Candies

The answer is 1/2, and it will always be 1/2 regardless of how many of each kind of candy is in the bag, assuming there is at least one of each type.

Here is a "quick version" of the proof:

Let P(c,m) be the probability that the last candy will be caramel given c caramels and m mints at the start of the day.
P(1,1) = 1/2
Assume P(1,n) = 1/2 for all n <= some integer m
If there are m mints and 1 caramel in the bag at the start of the day, there is a 1 / (m + 1) chance of the caramel being the first, second, ..., (m+1)th candy being drawn.
If it is first, then the next one is mint, which is put back; all of the candies are now mints, so the probability of the last one being a caramel = 0
If it is last, then the bag is empty, and it goes back into the bag, so it will be the last one drawn (the next day), and the probability of the last one being a caramel = 1.
In each of the other (m - 1) possibilities, there will be 1 caramel and some number k mints remaining; under our assumption, the probability that the last one will be a caramel.
The total probability = 1 / (m + 1) x (0 + 1/2 + 1/2 + ... + 1/2 + 1); there are (m + 1) terms, so the total is 1/2.
Therefore, P(1,n) = 1/2 for all positive integers n.
Note that, by symmetry, P(m,c) = 1 - P(c,m), so P(n,1) = 1 - P(1,n) = 1/2 for all positive integers n.

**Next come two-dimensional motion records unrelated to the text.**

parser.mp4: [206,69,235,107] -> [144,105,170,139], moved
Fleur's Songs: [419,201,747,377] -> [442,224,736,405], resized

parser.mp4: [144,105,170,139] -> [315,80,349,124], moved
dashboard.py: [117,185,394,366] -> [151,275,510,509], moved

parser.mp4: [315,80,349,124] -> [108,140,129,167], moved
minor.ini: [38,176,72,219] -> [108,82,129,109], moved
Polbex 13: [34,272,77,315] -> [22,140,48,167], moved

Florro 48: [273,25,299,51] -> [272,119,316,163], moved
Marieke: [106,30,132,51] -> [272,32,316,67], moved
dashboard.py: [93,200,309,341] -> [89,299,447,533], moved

For 2 caramels and m mints in the bag, note that P(2,2) = 1/2; if we assume that P(2,n) = 1/2 for all n <= some m, then if we start with 2 caramels and (m + 1) mints, then we will either get to P(2,n) or P(n,m+1) for some n, depending on whether the first candy drawn was a mint or a caramel. All of the terms are 1/2 except for P(2,0) = 1 and P(0,n-1) = 0, so they add up to 1/2. The same goes for 3, 4, 5, ... caramels in the bag.